Sunday, November 25, 2012

Film Comment: The Twilight Series


The Twilight series of films is based on a highly successful five book young adult romance fantasy series by American author Stephenie Meyer.  The films are:

Twilight (2008)
Twilight: New Moon (2009)
Twilight: Eclipse (2010)
Twilight: Breaking Dawn, Part 1 (2011)
Twilight: Breaking Dawn, Part 2 (2012)

To date (25 November 2012) the series has grossed over $2,500,000,000 worldwide.  The basic plot is this: Bella, a lonely teenager, displaced by divorce to a boring small town on the United States northwest coast, becomes attracted to a strange but handsome boy at her high school.  She eventually comes to realize just how strange he is.

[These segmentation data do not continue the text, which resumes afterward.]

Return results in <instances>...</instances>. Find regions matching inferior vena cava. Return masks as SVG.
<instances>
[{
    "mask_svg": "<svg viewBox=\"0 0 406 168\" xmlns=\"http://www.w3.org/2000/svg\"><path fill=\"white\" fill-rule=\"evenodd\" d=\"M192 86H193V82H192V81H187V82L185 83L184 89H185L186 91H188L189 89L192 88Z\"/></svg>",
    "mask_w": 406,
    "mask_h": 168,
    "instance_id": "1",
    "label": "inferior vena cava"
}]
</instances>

Edward is a member of a vampire family which lives in one location until it becomes difficult to disguise the fact that they are not aging.  The “family” members are not biologically related but were collected together by the patriarch, whom they recognize as their father.  The family long ago stopped hunting humans for food and lives off the blood of forest animals.

Edward proves to be a sensitive and protective boyfriend for Bella and he strongly holds to his Nineteenth Century values of sexual abstinence and chaste love until marriage.  That presents the problem: a vampire cannot marry a human.  Because he loves her, Edward is reluctant to “turn” Bella though she begs him to.  He realizes that he would be damning her to become a monster like himself.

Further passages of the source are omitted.